What are the metrics people used to decide whether or not it is right, or even how much wealth and income is fair, for the government to redistribute using benefits and taxes (e.g. inheritance tax, personal tax, corporation tax) so working individuals are compelled to help the unemployed and less well-off?
Of course there’s an overlap between the two fields, but this substantial difference between them seems undeniable to me.
Except this difference is not meaningful in practice as the overlap is what leads to the UK giving political, economic and military support to governments despite the metrics telling us what the consequences of this support are e.g. that it will cause inflation in food and energy prices e.g.

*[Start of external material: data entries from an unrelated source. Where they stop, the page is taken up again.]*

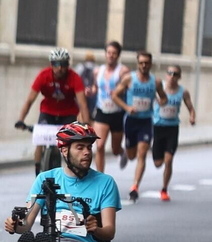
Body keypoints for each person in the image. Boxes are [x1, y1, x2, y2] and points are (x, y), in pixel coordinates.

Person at [3, 121, 118, 242]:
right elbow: (26, 224)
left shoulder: (105, 183)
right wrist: (16, 225)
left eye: (89, 147)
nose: (87, 152)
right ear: (64, 151)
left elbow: (109, 231)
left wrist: (96, 229)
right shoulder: (45, 179)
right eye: (80, 147)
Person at [14, 48, 90, 173]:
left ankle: (73, 168)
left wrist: (86, 124)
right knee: (39, 138)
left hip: (68, 113)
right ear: (51, 64)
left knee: (70, 143)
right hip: (48, 112)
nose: (59, 68)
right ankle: (38, 168)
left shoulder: (74, 78)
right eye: (56, 64)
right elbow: (29, 100)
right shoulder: (44, 76)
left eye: (63, 64)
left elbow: (83, 104)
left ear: (68, 65)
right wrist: (21, 120)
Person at [111, 50, 166, 203]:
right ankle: (124, 153)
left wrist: (160, 103)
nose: (144, 65)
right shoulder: (129, 79)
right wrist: (127, 108)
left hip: (146, 121)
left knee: (142, 154)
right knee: (132, 155)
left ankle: (135, 187)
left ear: (150, 64)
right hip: (131, 121)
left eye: (146, 63)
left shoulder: (156, 82)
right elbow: (114, 95)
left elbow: (163, 98)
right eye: (141, 63)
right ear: (137, 64)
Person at [145, 66, 197, 200]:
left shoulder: (183, 92)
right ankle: (157, 151)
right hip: (158, 127)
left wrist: (192, 117)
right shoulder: (159, 87)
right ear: (166, 75)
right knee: (158, 163)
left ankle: (164, 189)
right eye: (170, 73)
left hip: (172, 128)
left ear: (179, 77)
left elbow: (191, 108)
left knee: (169, 160)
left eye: (175, 74)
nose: (172, 76)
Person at [89, 41, 128, 173]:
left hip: (117, 113)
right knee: (99, 146)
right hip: (102, 111)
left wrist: (119, 92)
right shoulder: (97, 71)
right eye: (109, 53)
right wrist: (91, 91)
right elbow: (96, 87)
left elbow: (128, 89)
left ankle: (122, 152)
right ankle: (101, 178)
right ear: (105, 54)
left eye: (114, 53)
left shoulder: (123, 71)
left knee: (115, 149)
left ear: (118, 55)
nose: (111, 56)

Ukraine v Russia; or despite the metrics telling us that over 40,000 people have been killed by Israeli bombing and denial of food, water, electricity, and 80 percent of all verified Palestinian deaths in Gaza had occurred in Israeli attacks on residential buildings or similar housing, and that children aged five to nine made up the largest group of victims.
Did we have riots against asylum seekers because of metrics or because people believed something that isn't true?
Abstract thought is fine so far as it goes, but there’s still a fundamental, qualitative difference between “you should do X because that’s my faith” and “you should do Y because the effects can be tested against a set of goals”. Politicians when they’re doing politics largely abjure the former; clerics when they’re evangelising largely rely on it.
That is a very narrow focus and does not cover much of the impact of religious and political ethics on society.
The important difference is that in politics demonstrably bad ideas can be found out and rejected, and better ones sought (think of the disastrous Truss mini budget for example that seemed great to the Tufton Street wonks who spawned it and to the Daily Mail, and then collapsed immediately it met reality). How would you propose to test the idea “God doesn’t want you to go to bed with your boyfriend” by comparison though?
How would you test ideas about what society/ Parliament thinks you should do in terms of sexual or any other type of morality? How do you test how much privately-owned wealth governments should or should not redistribute or how much governments should fund public services or how much immigration is acceptable or how many asylum seekers the UK should accept? Do metrics determine whose freedoms or living standards take priority?